Did you know that LinkedIn has a Post Inspector tool? It enables you to see what LinkedIn sees on any URL on the platform, which can be incredibly useful in branding your company, yourself and viewing your competitors.
The tool is for external content providers and internal teams at LinkedIn that provides insight into how we extract metadata so that content providers can easily optimize the sharing experience of their content on the LinkedIn platform.
For example, when members share a link to post on the platform, the Content Ingestion team’s services are tasked with finding the metadata to populate the shared post’s title, image and content provider. Metadata is essentially a bird’s-eye view of the content that gives you an idea of what the content is about, but is not the content itself. This tool helps to help you craft your content so its displayed in a way that makes the content fit seamlessly into the feed experience.

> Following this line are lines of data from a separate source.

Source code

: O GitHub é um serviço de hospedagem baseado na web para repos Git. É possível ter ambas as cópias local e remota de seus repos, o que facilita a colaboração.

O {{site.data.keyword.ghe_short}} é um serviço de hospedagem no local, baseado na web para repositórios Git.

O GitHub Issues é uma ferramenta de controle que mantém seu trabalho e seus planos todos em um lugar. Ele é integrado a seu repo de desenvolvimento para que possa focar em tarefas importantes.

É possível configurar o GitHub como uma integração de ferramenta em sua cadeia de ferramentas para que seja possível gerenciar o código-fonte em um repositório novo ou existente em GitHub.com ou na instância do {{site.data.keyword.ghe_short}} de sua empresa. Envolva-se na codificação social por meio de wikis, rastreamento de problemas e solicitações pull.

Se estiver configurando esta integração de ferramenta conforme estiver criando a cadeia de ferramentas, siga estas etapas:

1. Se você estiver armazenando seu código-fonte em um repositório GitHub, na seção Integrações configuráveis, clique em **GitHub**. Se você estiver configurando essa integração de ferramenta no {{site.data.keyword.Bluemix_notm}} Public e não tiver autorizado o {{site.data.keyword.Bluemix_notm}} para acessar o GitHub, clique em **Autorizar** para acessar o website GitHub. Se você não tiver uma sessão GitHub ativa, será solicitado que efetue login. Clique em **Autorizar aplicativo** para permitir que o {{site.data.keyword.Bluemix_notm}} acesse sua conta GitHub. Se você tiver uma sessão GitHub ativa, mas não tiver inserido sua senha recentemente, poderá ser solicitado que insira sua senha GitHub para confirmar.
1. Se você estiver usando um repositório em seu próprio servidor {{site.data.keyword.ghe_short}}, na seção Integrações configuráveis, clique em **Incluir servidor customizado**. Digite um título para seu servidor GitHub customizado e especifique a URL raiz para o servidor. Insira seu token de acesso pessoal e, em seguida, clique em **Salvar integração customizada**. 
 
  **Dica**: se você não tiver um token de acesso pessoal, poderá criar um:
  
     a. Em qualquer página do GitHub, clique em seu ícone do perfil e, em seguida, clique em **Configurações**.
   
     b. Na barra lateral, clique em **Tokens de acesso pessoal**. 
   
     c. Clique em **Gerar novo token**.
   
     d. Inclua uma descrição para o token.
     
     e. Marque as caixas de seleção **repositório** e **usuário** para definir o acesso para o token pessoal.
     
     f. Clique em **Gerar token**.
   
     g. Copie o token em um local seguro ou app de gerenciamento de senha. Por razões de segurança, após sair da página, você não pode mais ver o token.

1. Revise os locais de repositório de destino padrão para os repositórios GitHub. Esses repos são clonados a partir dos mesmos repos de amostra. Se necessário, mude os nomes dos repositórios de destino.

How you can use Post Inspector:
- Discover how to optimize your content for better engagement on LinkedIn. Post Inspector can help you identify the data missing on your page, and what you need to add for your content to have better previews in posts.
- Refresh the data LinkedIn has about your page: If your content has changed recently, you can see when LinkedIn last updated its data on it, and request a re-scrape.

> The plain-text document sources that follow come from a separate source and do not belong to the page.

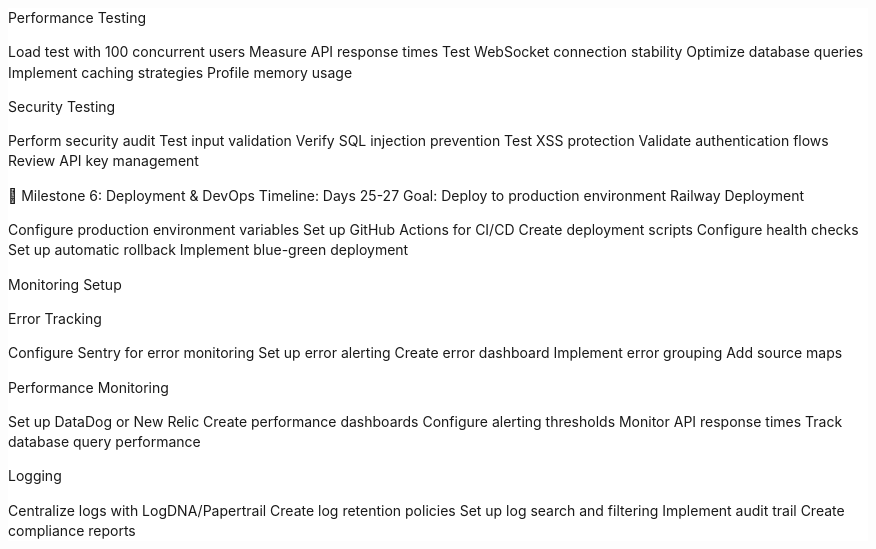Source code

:Performance Testing

 Load test with 100 concurrent users
 Measure API response times
 Test WebSocket connection stability
 Optimize database queries
 Implement caching strategies
 Profile memory usage

Security Testing

 Perform security audit
 Test input validation
 Verify SQL injection prevention
 Test XSS protection
 Validate authentication flows
 Review API key management


🚀 Milestone 6: Deployment & DevOps
Timeline: Days 25-27
Goal: Deploy to production environment
Railway Deployment

 Configure production environment variables
 Set up GitHub Actions for CI/CD
 Create deployment scripts
 Configure health checks
 Set up automatic rollback
 Implement blue-green deployment

Monitoring Setup

 Error Tracking

 Configure Sentry for error monitoring
 Set up error alerting
 Create error dashboard
 Implement error grouping
 Add source maps


 Performance Monitoring

 Set up DataDog or New Relic
 Create performance dashboards
 Configure alerting thresholds
 Monitor API response times
 Track database query performance


 Logging

 Centralize logs with LogDNA/Papertrail
 Create log retention policies
 Set up log search and filtering
 Implement audit trail
 Create compliance reports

- Debug issues: Learn more about how LinkedIn extracts your content’s metadata, and what could have gone wrong.
You can use Post Inspector to optimize the sharing experience for anything: an article, image, video, personal website, resume—you name it. As long as you have a URL to the content, all you need to do is enter the URL, and LinkedIn will do all the magic to teach you exactly what needs to be done in order for your content to have a fully-enriched sharing card.
How Post Inspector works
Whenever a link is shared, or LinkedIn’s content discovery services find new content, it stores a high-level view of the content. Post Inspector is essentially a visualization of how our metadata extraction process works. In order to build Post Inspector to achieve its purpose, they added new logic to the extraction process that adds annotations and ingestion feedback when retrieving the content metadata.

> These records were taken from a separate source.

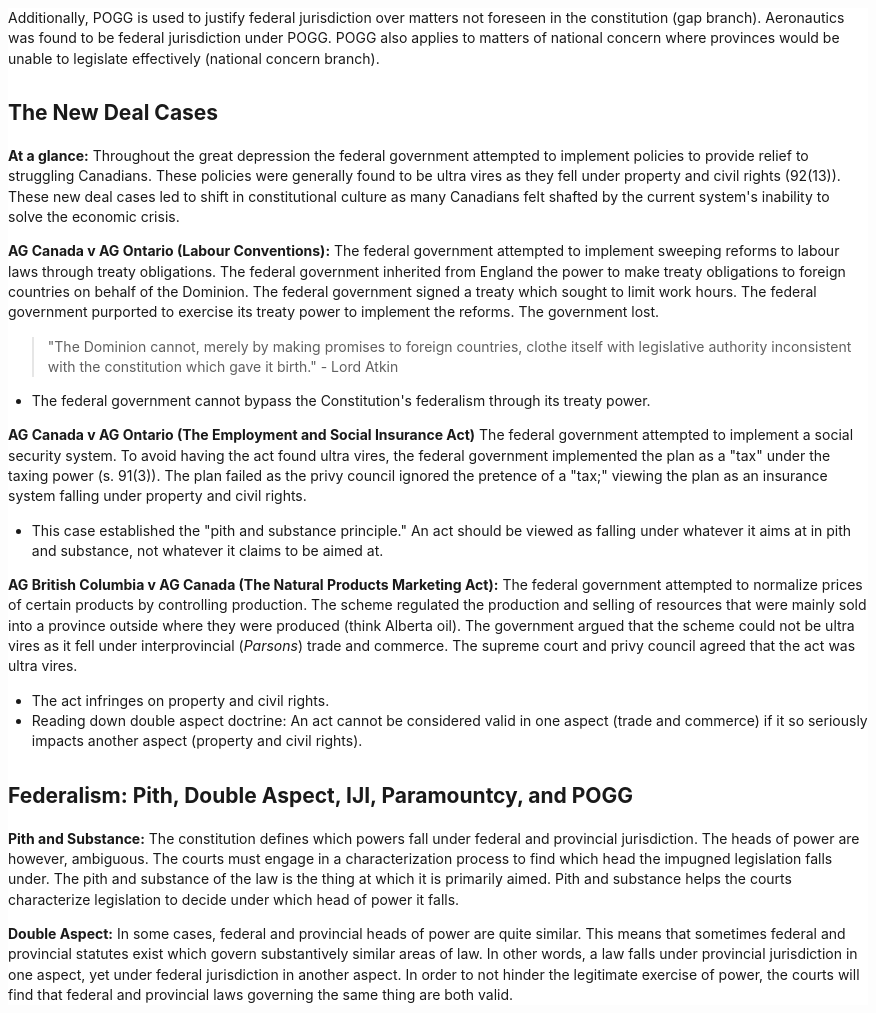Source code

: Additionally, POGG is used to justify federal jurisdiction over matters not foreseen in the constitution (gap branch). Aeronautics was found to be federal jurisdiction under POGG. POGG also applies to matters of national concern where provinces would be unable to legislate effectively (national concern branch).

## The New Deal Cases

**At a glance:** Throughout the great depression the federal government attempted to implement policies to provide relief to struggling Canadians. These policies were generally found to be ultra vires as they fell under property and civil rights (92(13)). These new deal cases led to shift in constitutional culture as many Canadians felt shafted by the current system's inability to solve the economic crisis.

**AG Canada v AG Ontario (Labour Conventions):** The federal government attempted to implement sweeping reforms to labour laws through treaty obligations. The federal government inherited from England the power to make treaty obligations to foreign countries on behalf of the Dominion. The federal government signed a treaty which sought to limit work hours. The federal government purported to exercise its treaty power to implement the reforms. The government lost.

> "The Dominion cannot, merely by making promises to foreign countries, clothe itself with legislative authority inconsistent with the constitution which gave it birth." - Lord Atkin

+ The federal government cannot bypass the Constitution's federalism through its treaty power.

**AG Canada v AG Ontario (The Employment and Social Insurance Act)** The federal government attempted to implement a social security system. To avoid having the act found ultra vires, the federal government implemented the plan as a "tax" under the taxing power (s. 91(3)). The plan failed as the privy council ignored the pretence of a "tax;" viewing the plan as an insurance system falling under property and civil rights.

+ This case established the "pith and substance principle." An act should be viewed as falling under whatever it aims at in pith and substance, not whatever it claims to be aimed at.

**AG British Columbia v AG Canada (The Natural Products Marketing Act):** The federal government attempted to normalize prices of certain products by controlling production. The scheme regulated the production and selling of resources that were mainly sold into a province outside where they were produced (think Alberta oil). The government argued that the scheme could not be ultra vires as it fell under interprovincial (*Parsons*) trade and commerce. The supreme court and privy council agreed that the act was ultra vires.

+ The act infringes on property and civil rights.
+ Reading down double aspect doctrine: An act cannot be considered valid in one aspect (trade and commerce) if it so seriously impacts another aspect (property and civil rights).

## Federalism: Pith, Double Aspect, IJI, Paramountcy, and POGG

**Pith and Substance:** The constitution defines which powers fall under federal and provincial jurisdiction. The heads of power are however, ambiguous. The courts must engage in a characterization process to find which head the impugned legislation falls under. The pith and substance of the law is the thing at which it is primarily aimed. Pith and substance helps the courts characterize legislation to decide under which head of power it falls.

**Double Aspect:** In some cases, federal and provincial heads of power are quite similar. This means that sometimes federal and provincial statutes exist which govern substantively similar areas of law. In other words, a law falls under provincial jurisdiction in one aspect, yet under federal jurisdiction in another aspect. In order to not hinder the legitimate exercise of power, the courts will find that federal and provincial laws governing the same thing are both valid.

How Post Inspector works: The annotation process
LinkedIn can receive a URL to content that it needs to extract through several means. For instance, someone could share a link, embed a content preview in a Pulse article or the content discovery tool could send an extraction request. LinkedIn augmented the extraction process to add annotations to the metadata and ingestion feedback for scenarios in which it couldn’t extract any content.